I hope more and more sources can be added :) Ideally all source plugins should be multi platform. Here are a few suggestions (of course, I’m counting on you to implement them ;-)):
- dictd file: search directly in files aimed for the dictd server. See “man dictd” for a description of the format and tools/ in Fantasdic’s source code for some starters.
- Stardict file. There’s a file describing the format in Stardict’s source code. Likewise, tools/ has a script to convert stardict files, it may be a good starter.
- Stardict server. Stardict authors have created their own protocol and they’re running a server with quite some dictionaries. Directly see Stardict’s source code or use a packet sniffer.
- Epwing dictionaries. You’ll need to use rubyeb, the Ruby bindings to the excellent libeb.
- Wikpedia/Wiktionary. This source plugin would simply perform an HTTP request to the appropriate site. Greg Hewgill kindly accepted to share his code to clean mediawiki syntax and make it more readable. I’m quoting an email he sent to me:
The current state of my code can be found at:
http://hewgill.com/viewvc/wiktiondict/trunk/Feel free to use any of my code (or the algorithms therein) to format
mediwiki data. I imagine you already know this, but you can fetch the
raw output for individual pages using a url like this:
http://en.wiktionary.org/w/index.php?title=test&action=rawIn fact, you can also add &templates=expand to that url and mediawiki
does all the hard template work! I found the docs at:
http://www.mediawiki.org/wiki/Manual:Parameters_to_index.php
Waiting for your comments and your source plugins!
July 12th, 2009 at 6:22 am
Hello Mathieu,
I discovered Fantasdic just a few days ago, and I really-really like the simple user interface.
At home and at work I use Mac OS X for my work and Apple’s Dictionary (I translate quite large quantities of text). What I like about Apple’s Dictionary is that it has a very simple interface (similar to Fantasdic), it is very fast and since version 2.0 Apple gave everyone the possibility to create and add your own dictionaries.
I have created and compiled a few dictionaries that would also greatly help the work of my colleagues - but none of them Mac. I’ve been searching ever since to find some dictionary back-end that could work on Windows XP and read some nice dictionary format. I’ve found only a few programs that have a simple yet powerful interface - Fantasdic is one of them (I like Gnome Dictionary, too).
But something is always missing. The dictionary formats used in all of these applications are too simple. I think, Apple resolved the question in a very elegant way. The source format of the dictionaries is a Unicode-encoded XML file. The definition of this XML is basically XHTML extended with a few dictionary-related tags, typically (with attributes id and d:title, this latter represents the entry), (with two attributes d:value and d:title one of which is used to build the index, the other is what shows up in the result list. You can use multiple d:index tags for one entry, so for example you can find the entry “do” by searching “done”). (This is the open-source part of the dictionary format, as later one uses Apple’s tools to build indexes and to convert the source into a format that Dictionary understands.)

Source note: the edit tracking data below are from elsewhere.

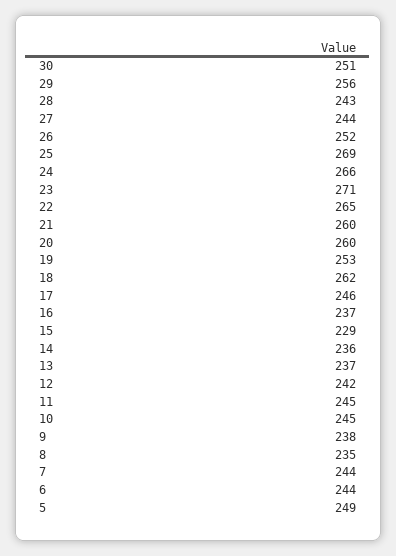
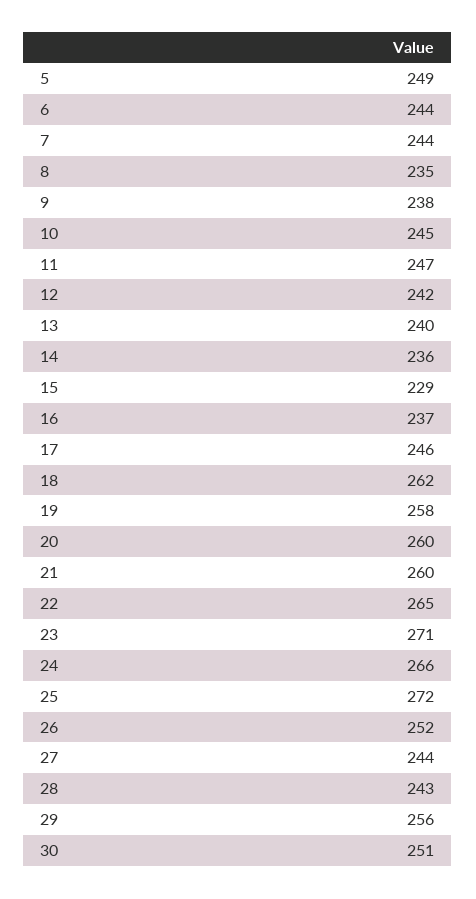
  {
    "30": 251,
    "29": 256,
    "28": 243,
    "27": 244,
    "26": 252,
-   "25": 269,
+   "25": 272,
    "24": 266,
    "23": 271,
    "22": 265,
    "21": 260,
    "20": 260,
-   "19": 253,
+   "19": 258,
    "18": 262,
    "17": 246,
    "16": 237,
    "15": 229,
    "14": 236,
-   "13": 237,
+   "13": 240,
    "12": 242,
-   "11": 245,
+   "11": 247,
    "10": 245,
    "9": 238,
    "8": 235,
    "7": 244,
    "6": 244,
    "5": 249
  }

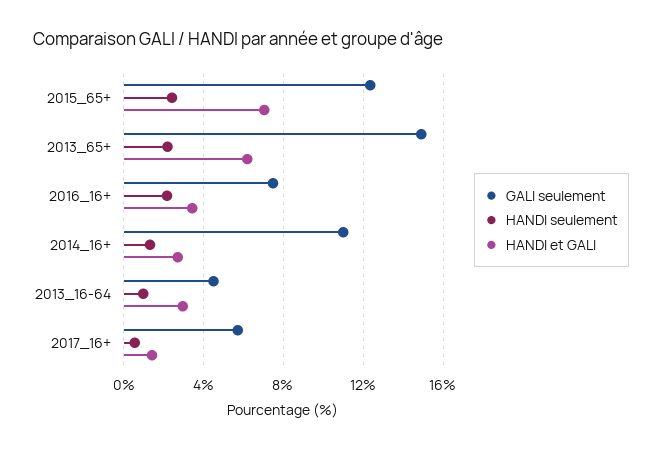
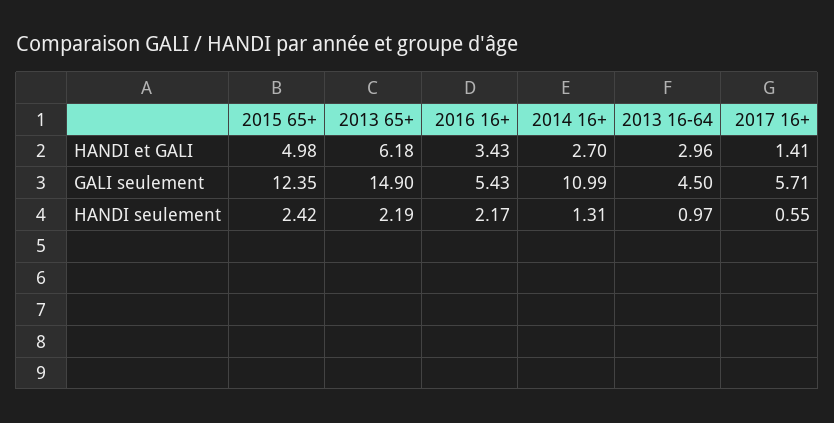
  {
    "GALI seulement": {
      "2015_65+": 12.35,
      "2013_65+": 14.9,
-     "2016_16+": 7.5,
+     "2016_16+": 5.43,
      "2014_16+": 10.99,
      "2013_16-64": 4.5,
      "2017_16+": 5.71
    },
    "HANDI seulement": {
      "2015_65+": 2.42,
      "2013_65+": 2.19,
      "2016_16+": 2.17,
      "2014_16+": 1.31,
      "2013_16-64": 0.97,
      "2017_16+": 0.55
    },
    "HANDI et GALI": {
-     "2015_65+": 7,
+     "2015_65+": 4.98,
      "2013_65+": 6.18,
      "2016_16+": 3.43,
      "2014_16+": 2.7,
      "2013_16-64": 2.96,
      "2017_16+": 1.41
    }
  }

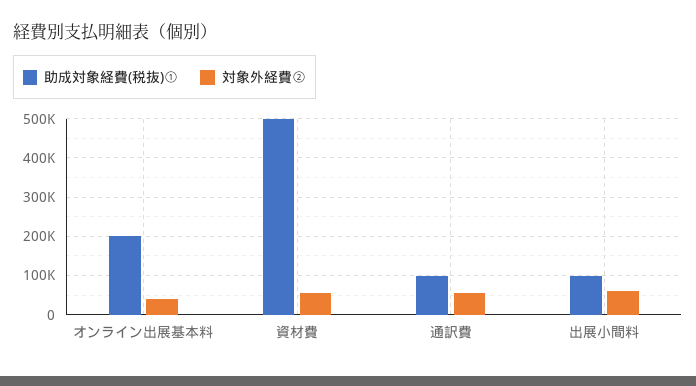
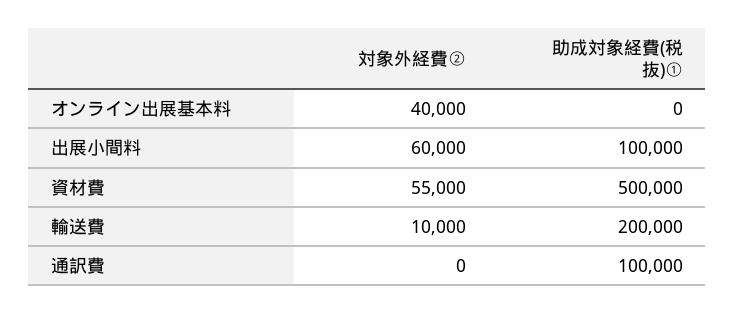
  {
    "助成対象経費(税抜)①": {
-     "オンライン出展基本料": 200000,
+     "オンライン出展基本料": 0,
      "資材費": 500000,
      "通訳費": 100000,
-     "出展小間料": 100000
+     "出展小間料": 100000,
+     "輸送費": 200000
    },
    "対象外経費②": {
      "オンライン出展基本料": 40000,
      "資材費": 55000,
-     "通訳費": 60000,
+     "通訳費": 0,
-     "出展小間料": 60000
+     "出展小間料": 60000,
+     "輸送費": 10000
    }
  }

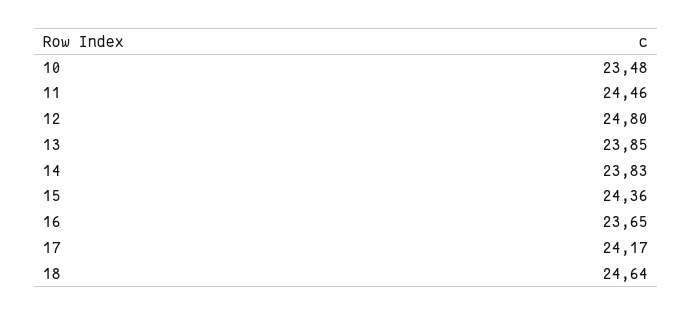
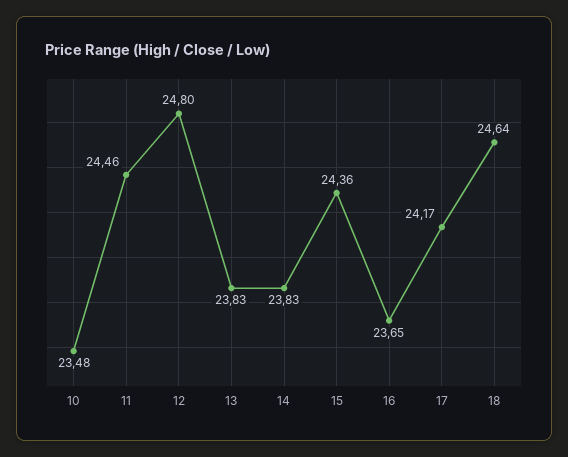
  {
    "10": 23.48,
    "11": 24.46,
    "12": 24.8,
-   "13": 23.85,
+   "13": 23.83,
    "14": 23.83,
    "15": 24.36,
    "16": 23.65,
    "17": 24.17,
    "18": 24.64
  }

But the point is that they used XHTML as a basis, permitting all the formatting (including images) you can do with XHTML, and the whole dictionary can use a single CSS file. I’ve found no other base dictionary formats that would permit formatting. My question is if you have seen any format like that (I mean with formatting), what applications can read it and if you plan to include a similar format in a future release of Fantasdic?
Thank you for your work!
July 12th, 2009 at 12:50 pm
Fantasdic currently supports pango markup (a small subset of HTML). http://library.gnome.org/devel/pango/stable/PangoMarkupFormat.html
It wouldn’t be too hard to add support for XHTML and CSS but it would require Fantasdic to depend on a rendering engine like Gecko or Webkit. Unfortunately I have no time to devote to Fantasdic lately so I can’t promise anything.